Im Vorfeld hatte es die Sorge gegeben, dass aufgrund der zahlreichen militärischen Flüge und zeitweise gesperrter Lufträume der Platz am Himmel über Deutschland eng werden könnte. Dass zivile Flüge ausfallen, es zumindest aber massive Verspätungen geben könnte – und das ausgerechnet zu Beginn der Urlaubszeit.

Dies hat sich bisher jedoch nicht bestätigt. Die Zwischenbilanz sei „positiv“, sagt der Hauptgeschäftsführer des Bundesverbands der Deutschen Luftverkehrswirtschaft (BDL), Matthias von Randow, dieser Redaktion. „Dank der guten Wetterbedingungen und der intensiven Vorbereitungen bei der Deutschen Flugsicherung, den Fluggesellschaften und Flughäfen ist es bislang zu weniger Beeinträchtigungen gekommen als erwartet.“

Es riecht nach Kerosin, ein losdonnernder Tornado unterbricht den Kanzler

Es riecht nach Kerosin.
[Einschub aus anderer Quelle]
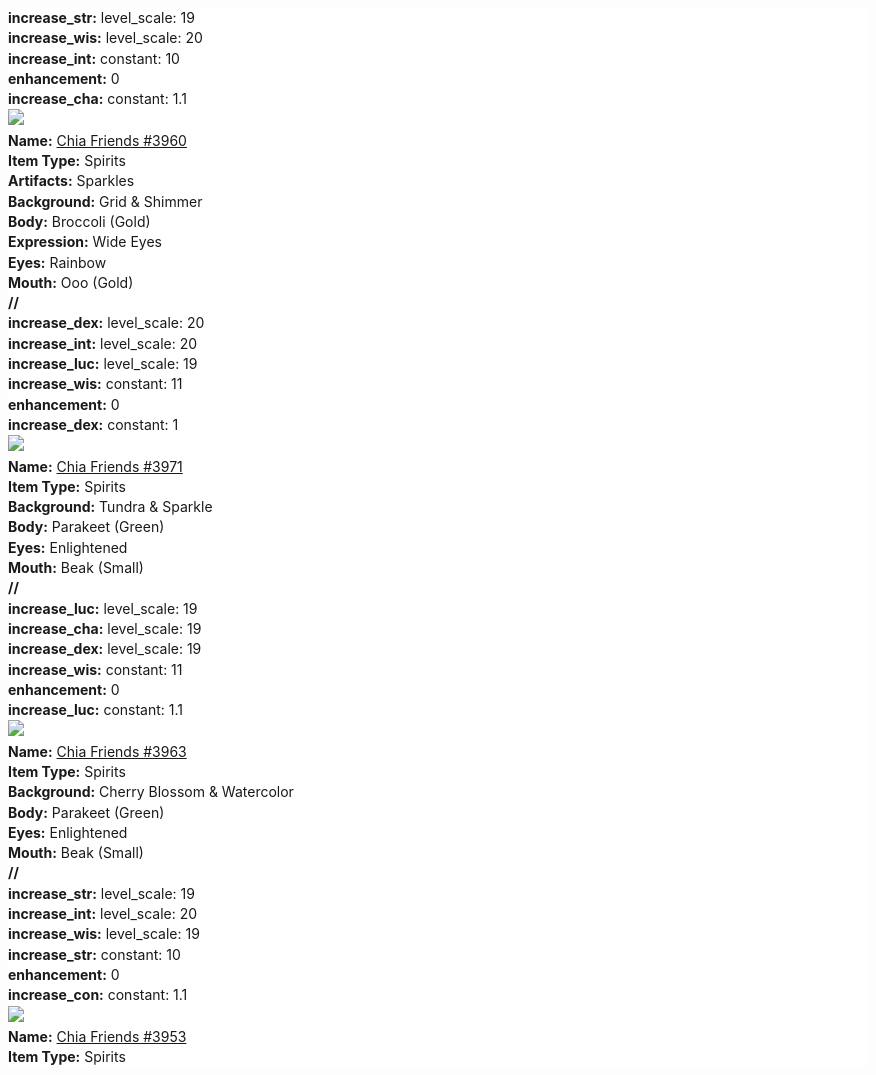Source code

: <div><strong>increase_str:</strong> level_scale: 19</div>
<div><strong>increase_wis:</strong> level_scale: 20</div>
<div><strong>increase_int:</strong> constant: 10</div>
<div><strong>enhancement:</strong> 0</div>
<div><strong>increase_cha:</strong> constant: 1.1</div>
</div>
<div class="item_thumbnail">
<a href="https://mintgarden.io/nfts/nft122f7agye52gqr0wjp59a2rd9fhlcysdznhva0k0xc5ffupqwg9vqa0vyqz"><img loading="lazy" src="https://assets.mainnet.mintgarden.io/thumbnails/ee23411038abe2614d3eed5ffb9d87908ffff71e7f39c39a98c768d999f9dafd.png"></a>
<div><strong>Name:</strong> <a href="https://mintgarden.io/nfts/nft122f7agye52gqr0wjp59a2rd9fhlcysdznhva0k0xc5ffupqwg9vqa0vyqz">Chia Friends #3960</a></div>
<div><strong>Item Type:</strong> Spirits</div>
<div><strong>Artifacts:</strong> Sparkles</div>
<div><strong>Background:</strong> Grid & Shimmer</div>
<div><strong>Body:</strong> Broccoli (Gold)</div>
<div><strong>Expression:</strong> Wide Eyes</div>
<div><strong>Eyes:</strong> Rainbow</div>
<div><strong>Mouth:</strong> Ooo (Gold)</div>
<div><strong>//</strong></div><div><strong>increase_dex:</strong> level_scale: 20</div>
<div><strong>increase_int:</strong> level_scale: 20</div>
<div><strong>increase_luc:</strong> level_scale: 19</div>
<div><strong>increase_wis:</strong> constant: 11</div>
<div><strong>enhancement:</strong> 0</div>
<div><strong>increase_dex:</strong> constant: 1</div>
</div>
<div class="item_thumbnail">
<a href="https://mintgarden.io/nfts/nft1df4mrjfva7qa8mxdg7ved98ff8pzc2mj8vlch55eutvjy34y50cspujngg"><img loading="lazy" src="https://assets.mainnet.mintgarden.io/thumbnails/86a340a756ccd51d0e66f46f7635a95c650288ffaa0c5a94df153399bdd84899.png"></a>
<div><strong>Name:</strong> <a href="https://mintgarden.io/nfts/nft1df4mrjfva7qa8mxdg7ved98ff8pzc2mj8vlch55eutvjy34y50cspujngg">Chia Friends #3971</a></div>
<div><strong>Item Type:</strong> Spirits</div>
<div><strong>Background:</strong> Tundra & Sparkle</div>
<div><strong>Body:</strong> Parakeet (Green)</div>
<div><strong>Eyes:</strong> Enlightened</div>
<div><strong>Mouth:</strong> Beak (Small)</div>
<div><strong>//</strong></div><div><strong>increase_luc:</strong> level_scale: 19</div>
<div><strong>increase_cha:</strong> level_scale: 19</div>
<div><strong>increase_dex:</strong> level_scale: 19</div>
<div><strong>increase_wis:</strong> constant: 11</div>
<div><strong>enhancement:</strong> 0</div>
<div><strong>increase_luc:</strong> constant: 1.1</div>
</div>
<div class="item_thumbnail">
<a href="https://mintgarden.io/nfts/nft1pkkvp2plkyxhya4jnqp4fh6rzzq2ghy568f4thzdawcqq3c3vn9shr42xr"><img loading="lazy" src="https://assets.mainnet.mintgarden.io/thumbnails/1d163caace7b65aee03069f90c059ce6bcddbb5f89480e66f94de34c7a3557bf.png"></a>
<div><strong>Name:</strong> <a href="https://mintgarden.io/nfts/nft1pkkvp2plkyxhya4jnqp4fh6rzzq2ghy568f4thzdawcqq3c3vn9shr42xr">Chia Friends #3963</a></div>
<div><strong>Item Type:</strong> Spirits</div>
<div><strong>Background:</strong> Cherry Blossom & Watercolor</div>
<div><strong>Body:</strong> Parakeet (Green)</div>
<div><strong>Eyes:</strong> Enlightened</div>
<div><strong>Mouth:</strong> Beak (Small)</div>
<div><strong>//</strong></div><div><strong>increase_str:</strong> level_scale: 19</div>
<div><strong>increase_int:</strong> level_scale: 20</div>
<div><strong>increase_wis:</strong> level_scale: 19</div>
<div><strong>increase_str:</strong> constant: 10</div>
<div><strong>enhancement:</strong> 0</div>
<div><strong>increase_con:</strong> constant: 1.1</div>
</div>
<div class="item_thumbnail">
<a href="https://mintgarden.io/nfts/nft1w2xe4rf3jvg8fd6mzzyxj20ggw9p9cspyru8atdesmh2rlln3ktqznep44"><img loading="lazy" src="https://assets.mainnet.mintgarden.io/thumbnails/a29938d6cb060670b2c1627efc270cdff8c55f582e25bb758266fd5de59f9d35.png"></a>
<div><strong>Name:</strong> <a href="https://mintgarden.io/nfts/nft1w2xe4rf3jvg8fd6mzzyxj20ggw9p9cspyru8atdesmh2rlln3ktqznep44">Chia Friends #3953</a></div>
<div><strong>Item Type:</strong> Spirits</div>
Scholz steht vor einer Reihe von Kampfjets: vor einer Gripen aus Ungarn, einer F16 aus der Türkei, einer finnischen F18, einem deutschen Tornado, dem deutschen Eurofighter, einer F16 aus den USA und einem US-Kampfflugzeug vom Typ A10 – von Piloten auch liebevoll „Warzenschwein“ genannt.

Die Übung sei ein Zeichen, „dass wir gut vorbereitet sind, dass wir Landes- und Bündnisverteidigung miteinander trainieren“, sagt Scholz. „Damit wir jeden Zentimeter des…“, fährt der Kanzler fort, muss aber abbrechen, weil ein Tornado auf der Startbahn so laut losdonnert, dass sein Wort nicht mehr zu hören ist. „Damit die Aussage auch ernst genommen wird von allen, dass wir bereit sind, jeden Zentimeter unseres Territoriums zu verteidigen“, bringt Scholz den Satz zu Ende.

Amerikanische A-10-Kampfflugzeuge fliegen über den Militärflugplatz in Jagel.
Amerikanische A-10-Kampfflugzeuge fliegen über den Militärflugplatz in Jagel. © AFP | Axel Heimken

Ein Militärflieger im Kanzlerbüro?

Zum Abschied bekommt Scholz vom Inspekteur der Luftwaffe, Ingo Gerhartz, ein Modellflugzeug geschenkt, das an die „Air Defender“-Übung erinnern soll. „Ich weiß, sie haben ein großes Büro“, sagt der Generalleutnant. „Ich hoffe, da findet es einen Platz.“ Ein Militärflugzeug im Kanzlerbüro? Alles scheint möglich.